Offshore Wind starts Scroby Sands gets go ahead

The government has given approval for the UK’s first commercial offshore wind farm - 38 turbines with a total capacity of 76 megawatts, at Scroby Sands 2.5km off Great Yarmouth. "This development marks a significant step forward for the wind industry", said Energy Minister Brian Wilson. The scheme, to be installed by Powergen, is the first of 18 sites currently being considered for development to win approval. It should start generating in 2003. The 60m tall turbine are likely to be built by Denmark’s Vestas.

The go ahead was announced at the Offshore Wind 2002 conference organised by the British Wind Energy Association which heard that the overall goal is to have 4000 MW of offshore wind power by 2010. However Gordon Shearer, a BWEA board member and vice president of Shell WindEnergy, noted that "we need an early start if we are to make this target", and there were calls for the governments consultation process to be speeded up, so that the next round of offshore licenses could be awarded in October instead of early next year as planned.
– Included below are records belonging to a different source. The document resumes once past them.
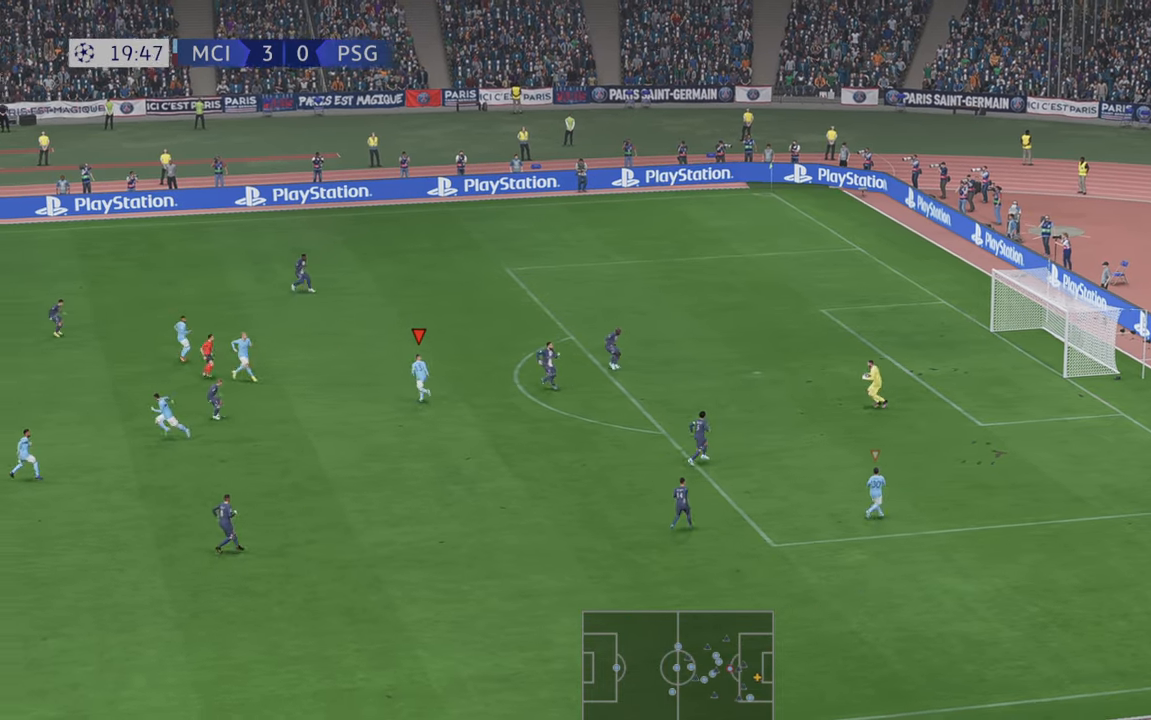
{"buttons": ["R2"], "left_stick": "up-left", "right_stick": "center", "events": []}
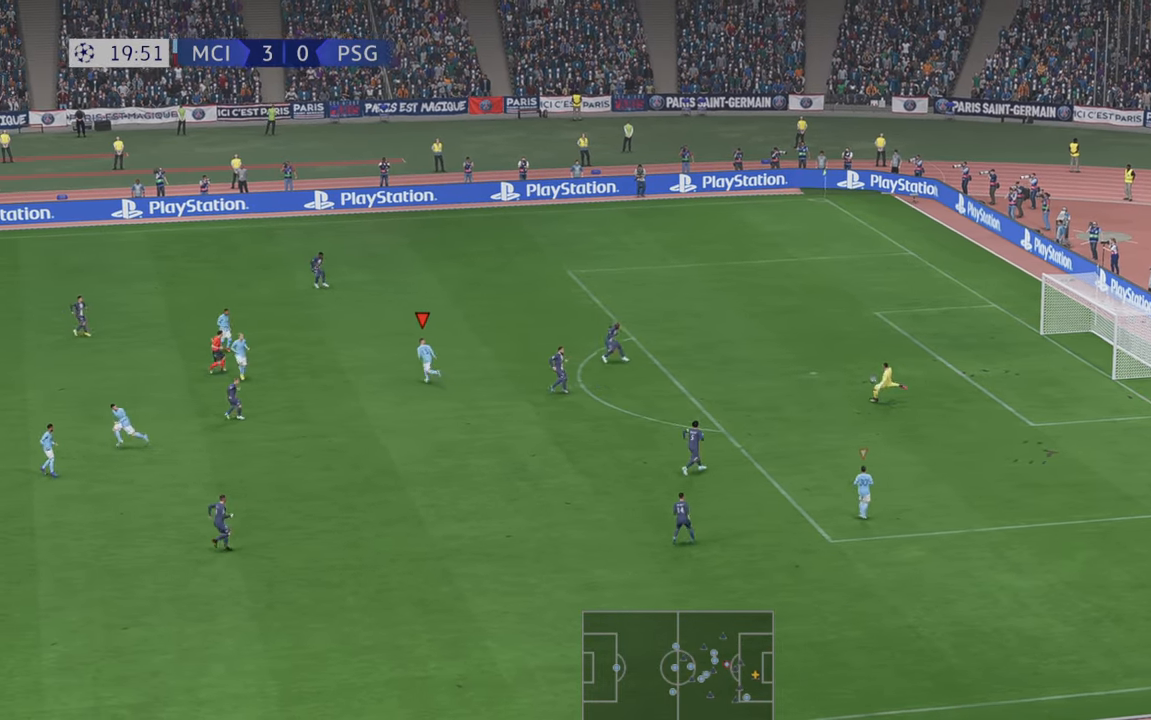
{"buttons": ["R2"], "left_stick": "down-right", "right_stick": "center", "events": [[50, "left_stick", "center"], [134, "left_stick", "down"], [400, "left_stick", "down-right"]]}
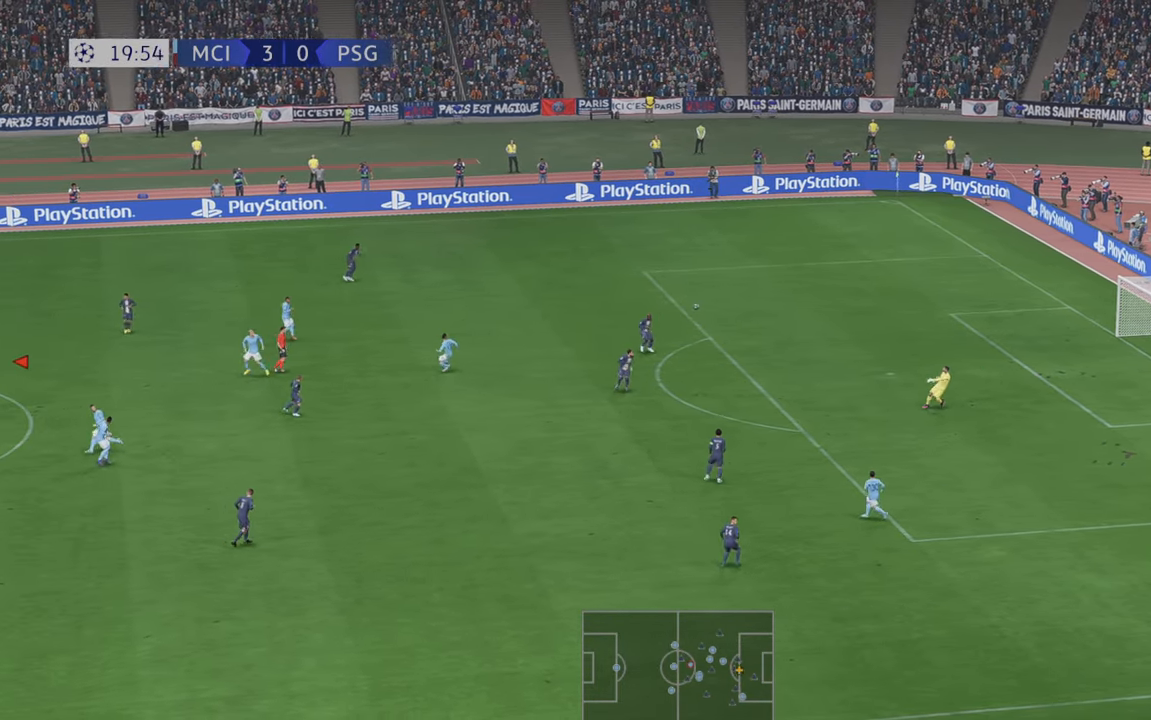
{"buttons": ["R2"], "left_stick": "right", "right_stick": "center", "events": [[167, "left_stick", "right"]]}
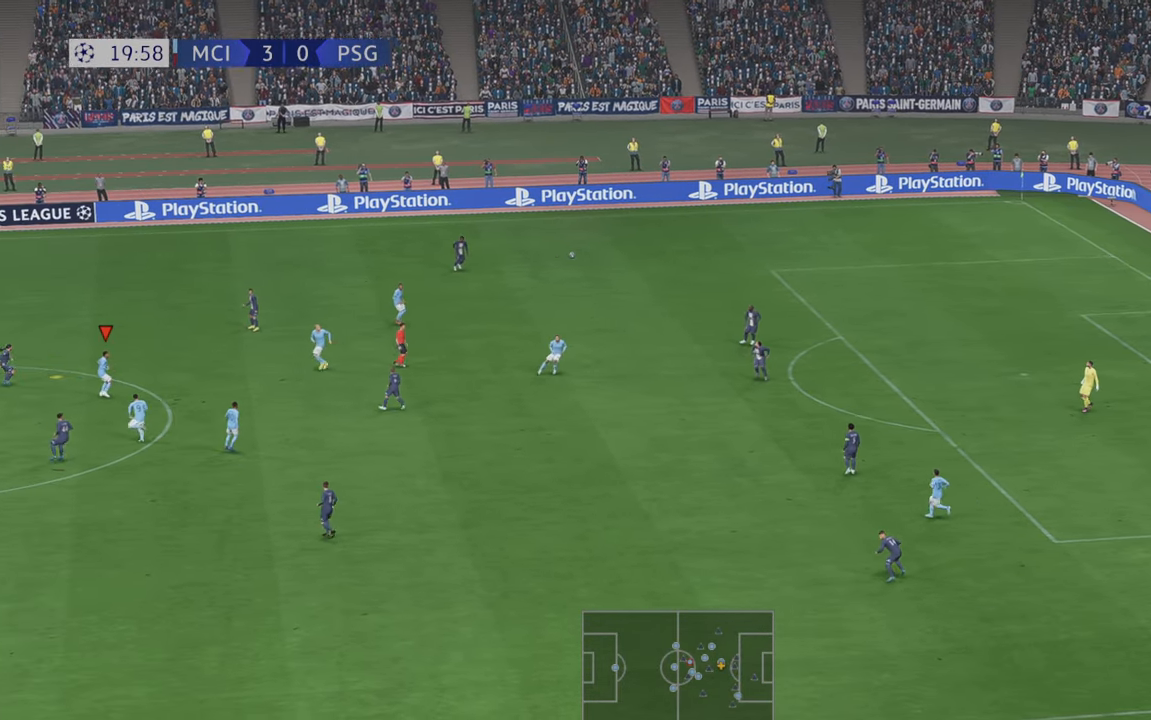
{"buttons": ["A", "R2"], "left_stick": "right", "right_stick": "center", "events": [[417, "L1", "down"], [434, "A", "down"], [484, "L1", "up"]]}
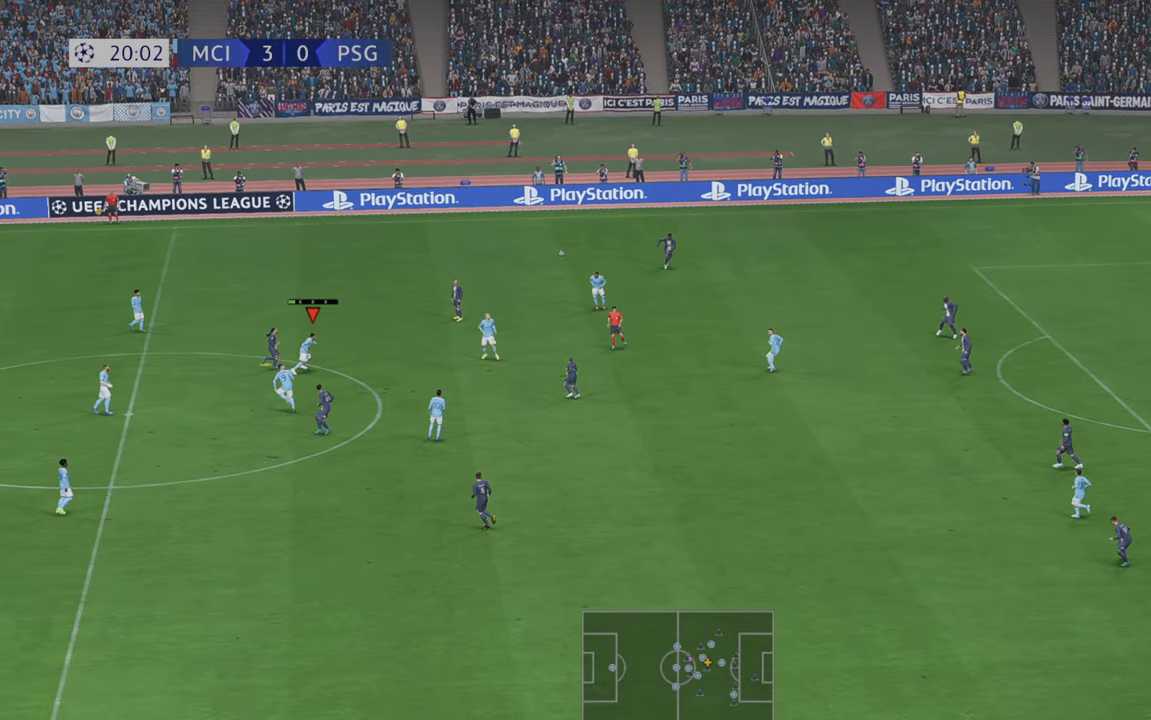
{"buttons": ["R2"], "left_stick": "down-right", "right_stick": "center", "events": [[34, "left_stick", "down-right"], [67, "A", "up"]]}
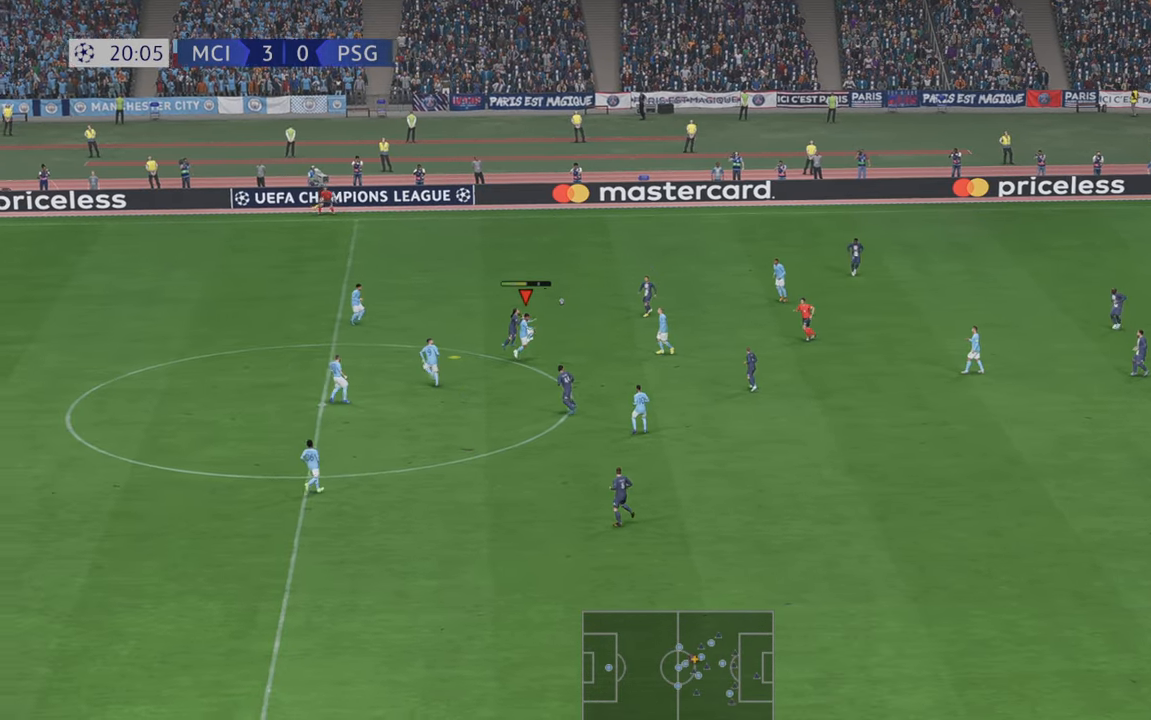
{"buttons": ["R2"], "left_stick": "right", "right_stick": "center", "events": [[17, "left_stick", "right"]]}
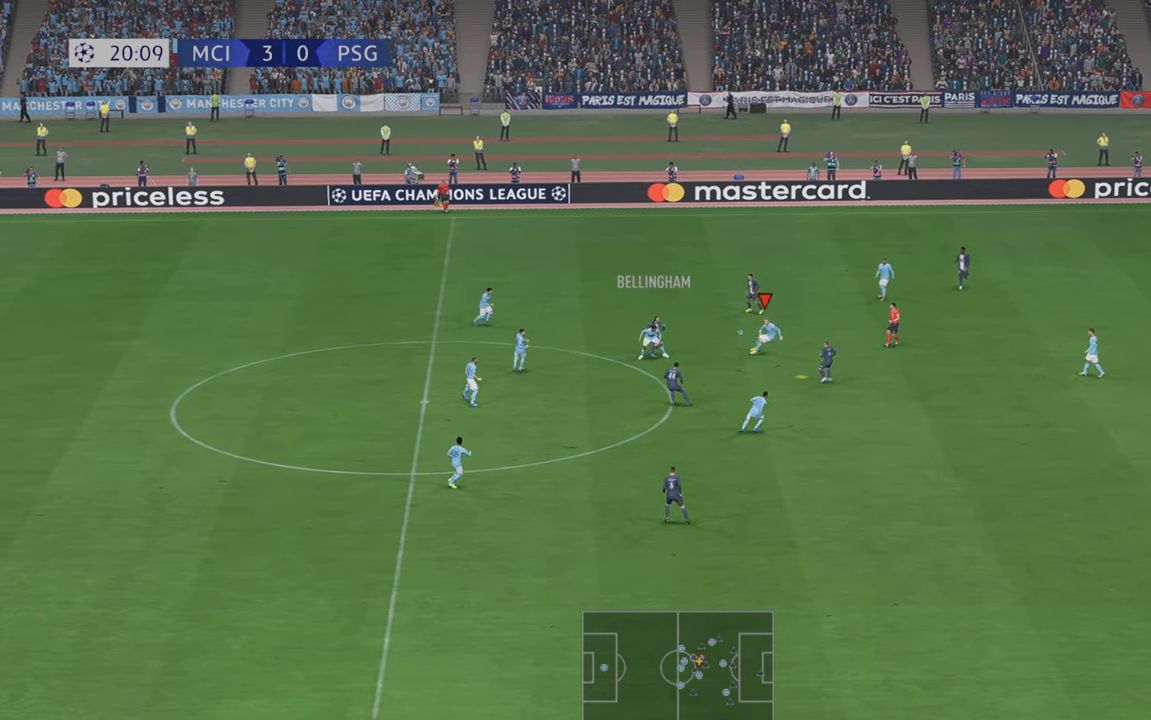
{"buttons": ["A", "R2"], "left_stick": "down-right", "right_stick": "center", "events": [[150, "left_stick", "down-right"], [450, "A", "down"]]}
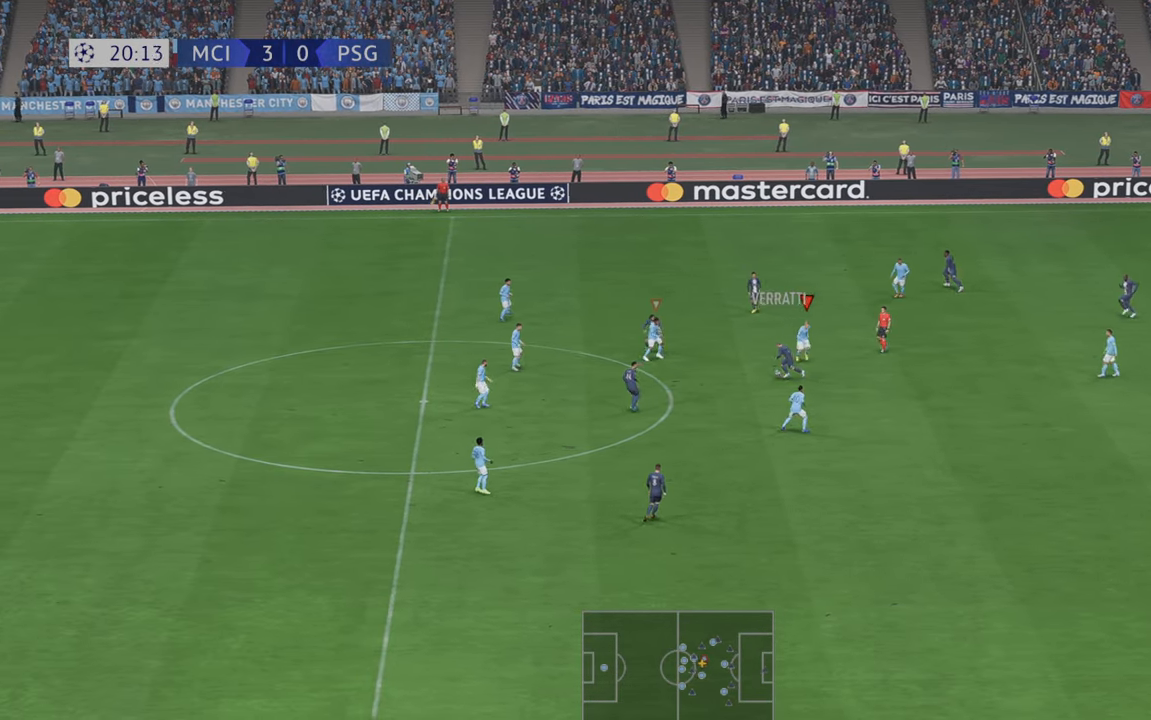
{"buttons": ["R2"], "left_stick": "down-left", "right_stick": "center", "events": [[17, "left_stick", "down-left"], [117, "A", "up"]]}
Then there was the issue of funding. The government has set aside £74m in competitive grants for offshore wind projects, and the first grants are to be awarded in June, with a maximum of £14 m per project, a figure which rises to £30 m for later rounds in December and June 2003. But Wilson told the conference the government had received bids for capital grants for wind offshore schemes of £160m, so some contenders will obviously be disappointed. But it does show there is enthusiasm for offshore projects .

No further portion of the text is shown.